INTRODUCTION

The list of prokaryotic microorganisms able to cause illness or death in animals and plants is long. In fact, infectious diseases constitute the most common cause of human morbidity and death in the world. Our fight against these pathogens, however, started to become a serious scientific business only in our very recent history. The experience gathered during the past century has already demonstrated that even the initial hopes of the antibiotic era, namely to save uncountable lives by eradicating or limiting bacterial infections, turned out to be idealistic dreams of a scientific generation rather than deliverable promises. We now realize that the concept of either a pathogen-free world or the existence of a universally active therapeutic tool belongs to the realms of science fiction.

The treatment of infected patients has been rendered complicated by the constant emergence of multidrug-resistant strains. This is further impaired by the appearance of novel infectious agents that are not treatable by conventional therapies.
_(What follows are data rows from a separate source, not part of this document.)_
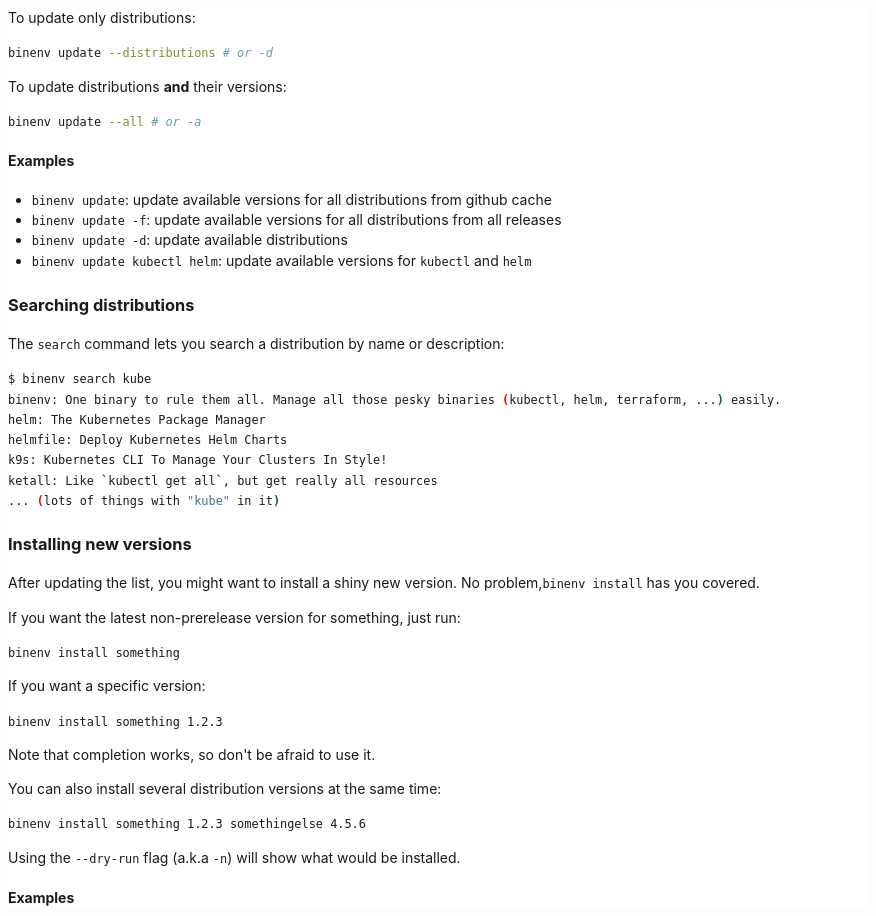 To update only distributions:

```bash
binenv update --distributions # or -d
```

To update distributions **and** their versions:

```bash
binenv update --all # or -a
```

#### Examples

- `binenv update`: update available versions for all distributions from github
  cache
- `binenv update -f`: update available versions for all distributions from all
  releases
- `binenv update -d`: update available distributions
- `binenv update kubectl helm`: update available versions for `kubectl` and
  `helm`

### Searching distributions

The `search` command lets you search a distribution by name or description:

```bash
$ binenv search kube
binenv: One binary to rule them all. Manage all those pesky binaries (kubectl, helm, terraform, ...) easily.
helm: The Kubernetes Package Manager
helmfile: Deploy Kubernetes Helm Charts
k9s: Kubernetes CLI To Manage Your Clusters In Style!
ketall: Like `kubectl get all`, but get really all resources
... (lots of things with "kube" in it)
```

### Installing new versions

After updating the list, you might want to install a shiny new version. No
 problem,`binenv install` has you covered.

If you want the latest non-prerelease version for something, just run:

`binenv install something`

If you want a specific version:

`binenv install something 1.2.3`

Note that completion works, so don't be afraid to use it.

You can also install several distribution versions at the same time:

`binenv install something 1.2.3 somethingelse 4.5.6`

Using the `--dry-run` flag (a.k.a `-n`) will show what would be installed.

#### Examples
Although it is expected that, as a result of the combined efforts of pharmaceutical companies, we will see new antibiotics coming onto the market, it has become clear that this strategy to combat pathogenic bacteria is insufficient and has limited value. In fact, a single point mutation in a gene from a member of the microbial community can destroy the outcome of many years of research and development. The identification of novel molecular targets for therapeutic intervention, in combination with high throughput screening for novel active compounds, will have a key role in the discovery of new tools to address these problems.